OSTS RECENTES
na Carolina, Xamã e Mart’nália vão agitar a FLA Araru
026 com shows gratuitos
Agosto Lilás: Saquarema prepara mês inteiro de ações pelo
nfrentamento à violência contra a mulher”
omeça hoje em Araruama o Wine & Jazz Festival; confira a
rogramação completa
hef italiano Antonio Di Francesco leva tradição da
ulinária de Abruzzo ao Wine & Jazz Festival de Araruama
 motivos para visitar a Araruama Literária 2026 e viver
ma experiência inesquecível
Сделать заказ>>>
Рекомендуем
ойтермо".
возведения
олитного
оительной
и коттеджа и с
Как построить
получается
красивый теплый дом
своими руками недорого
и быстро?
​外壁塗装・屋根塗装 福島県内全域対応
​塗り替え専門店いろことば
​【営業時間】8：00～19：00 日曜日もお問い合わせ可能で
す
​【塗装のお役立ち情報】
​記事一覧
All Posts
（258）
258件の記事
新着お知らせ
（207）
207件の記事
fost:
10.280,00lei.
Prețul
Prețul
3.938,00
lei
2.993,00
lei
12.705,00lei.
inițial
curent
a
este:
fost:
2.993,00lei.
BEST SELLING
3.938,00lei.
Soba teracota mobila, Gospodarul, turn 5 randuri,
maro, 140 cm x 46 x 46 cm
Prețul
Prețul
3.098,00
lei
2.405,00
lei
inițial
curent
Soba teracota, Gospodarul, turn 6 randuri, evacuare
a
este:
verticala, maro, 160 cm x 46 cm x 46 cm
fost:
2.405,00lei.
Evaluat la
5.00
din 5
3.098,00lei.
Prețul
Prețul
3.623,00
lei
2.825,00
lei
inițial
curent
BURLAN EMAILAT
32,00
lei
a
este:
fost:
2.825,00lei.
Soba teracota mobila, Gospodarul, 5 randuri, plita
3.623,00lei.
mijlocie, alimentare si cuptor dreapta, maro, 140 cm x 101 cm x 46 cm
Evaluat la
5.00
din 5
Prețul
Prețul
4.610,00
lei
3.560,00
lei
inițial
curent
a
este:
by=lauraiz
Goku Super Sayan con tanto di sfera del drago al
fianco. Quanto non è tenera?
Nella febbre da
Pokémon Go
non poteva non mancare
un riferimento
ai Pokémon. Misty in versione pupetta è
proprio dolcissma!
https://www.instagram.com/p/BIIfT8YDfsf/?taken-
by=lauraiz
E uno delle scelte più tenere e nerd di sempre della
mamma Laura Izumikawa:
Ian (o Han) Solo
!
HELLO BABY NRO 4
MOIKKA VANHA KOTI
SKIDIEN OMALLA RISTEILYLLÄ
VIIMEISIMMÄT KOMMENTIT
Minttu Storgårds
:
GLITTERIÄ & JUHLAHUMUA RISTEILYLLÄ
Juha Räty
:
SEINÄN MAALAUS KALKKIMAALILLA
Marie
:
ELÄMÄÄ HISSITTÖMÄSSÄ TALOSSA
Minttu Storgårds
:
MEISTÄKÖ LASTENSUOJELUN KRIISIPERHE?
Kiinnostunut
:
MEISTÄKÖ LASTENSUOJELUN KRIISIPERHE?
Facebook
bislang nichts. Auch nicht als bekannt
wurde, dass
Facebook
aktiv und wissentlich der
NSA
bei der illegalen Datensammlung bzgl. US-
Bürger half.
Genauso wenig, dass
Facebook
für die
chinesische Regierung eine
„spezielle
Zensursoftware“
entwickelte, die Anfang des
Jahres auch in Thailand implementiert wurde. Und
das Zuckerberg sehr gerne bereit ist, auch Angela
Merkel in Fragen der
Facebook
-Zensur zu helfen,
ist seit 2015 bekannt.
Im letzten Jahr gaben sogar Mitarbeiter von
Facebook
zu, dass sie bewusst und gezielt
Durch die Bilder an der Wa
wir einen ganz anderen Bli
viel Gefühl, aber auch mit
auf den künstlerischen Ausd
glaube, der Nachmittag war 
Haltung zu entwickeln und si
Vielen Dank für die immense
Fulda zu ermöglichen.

────────────────────────────────────────

About this exercise:
Where does the string "Pokémon" appear in the records above? Show every line that holds it.

Exercise solution:
Pokémon Go
ai Pokémon. Misty in versione pupetta è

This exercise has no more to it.